鳥海「僕はこうやってメディアに取り上げていただく機会も多いのですが、やはり『障がい者が何に困っているのか』をしっかり発言しないとわからない部分もたくさんあると思っています。問題を抱えて手助けが必要な側も、そういった発言をして、いい社会を作るために一緒にやっていくことが大切だと思っています」

文学部社会学科社会福祉学専攻3年・齋藤美桜さん
「障がいがあることへの葛藤をどのように受け入れていったのですか?」

鳥海「僕が障がいに対して、自分なりに理解し始めたのは小学校に入ってからです。小学生ですから、障がいについて、言葉を選ばずストレートに言われることもありました。ただ、皆よりうまくできることも多くあったんです。それは鳥海連志を認めさせたって僕は思っています。そうやってスポーツなどをみんなと一緒に挑戦することを通して、障がいと向き合っていきましたね」

最後に鳥海選手は、23歳以下の世界選手権で去年優勝した経験をふまえ、パリパラリンピックに向けてことしが勝負の年になる、と意気込みを語った。

鳥海「車いすバスケットボールは、健常の選手も天皇杯に出場していたりもして、みんなで楽しめるスポーツ。
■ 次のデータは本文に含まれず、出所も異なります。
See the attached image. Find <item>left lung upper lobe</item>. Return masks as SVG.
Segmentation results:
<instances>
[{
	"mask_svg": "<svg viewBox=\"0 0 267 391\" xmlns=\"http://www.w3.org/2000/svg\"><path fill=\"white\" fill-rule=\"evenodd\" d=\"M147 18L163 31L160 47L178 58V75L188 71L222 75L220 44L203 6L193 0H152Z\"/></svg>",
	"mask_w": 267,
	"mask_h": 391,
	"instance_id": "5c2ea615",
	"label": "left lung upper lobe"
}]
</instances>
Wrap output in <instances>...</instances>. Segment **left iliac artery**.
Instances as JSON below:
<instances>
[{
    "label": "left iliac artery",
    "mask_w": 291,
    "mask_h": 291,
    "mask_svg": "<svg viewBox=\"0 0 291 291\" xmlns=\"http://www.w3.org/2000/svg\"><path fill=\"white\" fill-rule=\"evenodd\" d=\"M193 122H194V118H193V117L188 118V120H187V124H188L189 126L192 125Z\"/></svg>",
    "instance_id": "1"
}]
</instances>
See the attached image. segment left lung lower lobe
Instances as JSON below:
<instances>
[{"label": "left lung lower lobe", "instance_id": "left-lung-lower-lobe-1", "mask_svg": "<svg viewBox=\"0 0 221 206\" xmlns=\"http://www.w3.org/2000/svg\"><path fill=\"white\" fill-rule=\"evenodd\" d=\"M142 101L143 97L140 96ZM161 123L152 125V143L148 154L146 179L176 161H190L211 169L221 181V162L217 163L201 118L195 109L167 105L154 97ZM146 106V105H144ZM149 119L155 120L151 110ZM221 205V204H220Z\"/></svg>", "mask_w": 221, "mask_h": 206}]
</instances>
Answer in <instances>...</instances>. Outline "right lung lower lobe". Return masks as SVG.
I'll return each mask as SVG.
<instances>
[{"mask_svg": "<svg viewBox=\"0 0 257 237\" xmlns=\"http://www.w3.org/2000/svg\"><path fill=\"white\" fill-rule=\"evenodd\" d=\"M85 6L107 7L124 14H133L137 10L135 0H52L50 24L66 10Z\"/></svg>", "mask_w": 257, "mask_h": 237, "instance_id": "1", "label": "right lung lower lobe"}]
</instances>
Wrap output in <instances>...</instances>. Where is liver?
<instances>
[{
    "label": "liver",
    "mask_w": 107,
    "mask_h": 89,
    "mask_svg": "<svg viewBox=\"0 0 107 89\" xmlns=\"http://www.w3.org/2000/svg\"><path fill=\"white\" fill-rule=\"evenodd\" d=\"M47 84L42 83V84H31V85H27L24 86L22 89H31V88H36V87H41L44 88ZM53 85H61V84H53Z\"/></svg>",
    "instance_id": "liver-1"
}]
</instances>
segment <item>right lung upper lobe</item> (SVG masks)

今回のイベントで、僕も一緒に楽しい時間を過ごせる、それを共有できると改めて感じました。実際に会場でプレーする姿を皆さんに見てほしいし、そこからいろんなことがスタートして、いい循環が生まれていくんじゃないかと、今後にワクワクしています!」

イベント終了後、鳥海選手から、メッセージが届いた。

駒澤大学の学生さんと交流する中で、どんな場面からも学ぼうとする姿勢を感じました。また、一人ひとりが目標を持ち学生生活を送っているのだと思いました。

武井壮さん、おのののかさんをはじめ、共演した学生の皆さんにも「車いすバスケットボール」の体験を通して、その魅力を感じていただけたのではないでしょうか。「フリースロー対決」や「スラローム対決」では、僕も会場の皆さんも、全員で盛り上がることができて本当に楽しかったです。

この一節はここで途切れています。